Released only a week ago, the music video for Maroon 5 and Cardi B’s “Girls Like You” has already racked up more than 48 million views on YouTube, thanks in large part to the pantheon of goddesses who pop up throughout.
Sure, you’ll immediately recognize icons like Jennifer Lopez, Ellen DeGeneres, Gal Gadot, and Mary J. Blige, but there’s also comedians Phoebe Robinson and Lilly Singh, activists Angy Rivera and Jackie Fielder, and athletes Chloe Kim and Alex Morgan. And let’s not forget the heroic gymnast who inspired so many to speak their own truths: Aly Raisman. At a time when the world is primed for strong female role models, the video offers a who’s who of female empowerment.
“Honestly, we put out the call and these women all showed up,” says video director David Dobkin (Wedding Crashers). “It was almost overwhelming. We [were] so honored each person came.”
Below, Dobkin details how he and Maroon 5 frontman Adam Levine managed to bring together some of entertainment’s brightest stars to create a video supernova.
ENTERTAINMENT WEEKLY: This is the third Maroon 5 video you’ve directed. How did you get involved in this one specifically?
DAVID DOBKIN: Adam and I have known each other since 2001, 2002. He comes to me sometimes with different tracks and we’ll talk about them. This was my favorite song on the album, and I really was attached to it. When I heard it was going to be the third video, I was like, I gotta do it. I felt it could be about all women. I went to him and said, “Why don’t you not be in the video, and let me do a montage of all these amazing women throughout history? I’ll end with all these women that are running for Congress,” ’cause I’m very proud of what’s happening with the women’s movement. [Levine] goes, “I see what you’re trying to do, but I think it’d be better if it was women that were [at the shoot]. Why don’t we just have all different women sing the song?” I said, “What if I circle you, and every time I circle you it’s another woman?” So Adam said, “Yes, let’s do it. We should call Ellen first. Ellen will get this, and she’ll really love it.”

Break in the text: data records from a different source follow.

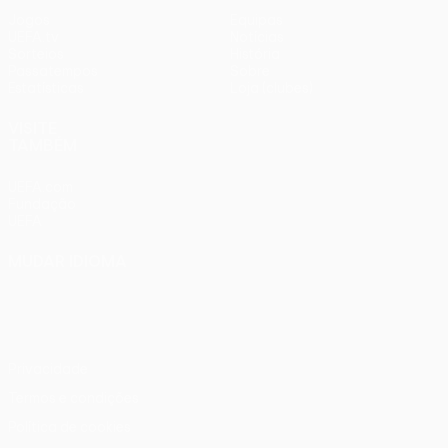
Jogos
Equipas
UEFA.tv
Notícias
Sorteios
História
Passatempos
Sobre
Estatísticas
Loja (clubes)
VISITE
TAMBÉM
UEFA.com
Fundação
UEFA
MUDAR IDIOMA
Português
English
Français
Deutsch
Русский
Español
Italiano
Português
Privacidade
Termos e condições
Política de cookies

How long did the shoot take?
It took almost five months to make the video. It was [shot] all here in Los Angeles. We couldn’t move the equipment. It’s the longest circular motion-control shot ever done, according to the people who did the shot. Once I got into the technical aspects of what it took to put this thing together, and to do what I was proposing, which was an unedited shot with everybody in it, [Levine] realized very quickly that the resources needed to do it [were] gonna be bigger, bigger, bigger. I was like, “This isn’t gonna be a day anymore. It’s gonna be a couple of days.” And the two days turned into three days, turned into four days, and then eventually we shot for five days because Gal Gadot wanted to do it.
So the first day of shooting…
J. Lo was the first one that walked in, and she crushed it. She’s magic. Ellen came on the first shoot day. She was the first person to sign up and support it. And she was so amazing. She understood that all the other women were going to be put together with visual effects. It was so funny when she finally started looking around for where the women were coming from, which I did not tell her to do at all. She understood just as an artist — she was like, “Oh yeah, all these women are coming and going? I’m gonna look around for all of them.”
How did you decide which women would be featured?
After Ellen, we wrote personal letters to each and every one of these individual women, and we very carefully curated the group.… This is the list of people that we were inspired by, who said yes and actually were able to make it. I used the word “curated” just in the sense of having a list of people and who were available and wanting to represent many different races and religions and backgrounds and orientations. Adam… wrote the letters. Some people he called. I know he called Tiffany Haddish directly. And it was really funny ’cause sometimes the girls come in and their management is like, “Wait, what’s going on?” Cardi flew out and shot the video without anybody approving. She was awesome.
One thing I love is that the guys are in pretty plain clothes and therefore almost blend into the gray/blue background, but the women are wearing either brightly colored clothing or clothing with specific messages. Was that done on purpose?
Absolutely — including Adam wearing a black shirt. It was like everything we could do to have him and the music there but not there.… We let everybody [else] choose what they were wearing.… Part of the idea was always that you may not know everybody, and that would drive people to ask questions and go, “Oh, who’s this girl and what is that thing on her shirt? What does that say? What is that movement about?”
Was there anyone you couldn’t get?
The one regret I had was Helen Mirren. She was going to be in it, and we could not work out the schedule. But at one point I looked at Adam and was like, “We have to stop.” … Seriously, we were like, “Let’s go to London and we’re gonna get Adele,” and we were trying to get a hold of Michelle Obama, and I was like, “You know I extended the final chorus to get everyone in!“
But not every project lends itself to be able to do this kind of thing. Music videos are very special because you’re taking a song and you’re assigning it a visual, and if you’re doing it well, you’re assigning it a meaning that’s hopefully as big and beyond as what the song is intending. And this certainly was one of those cases.
This interview has been edited and condensed.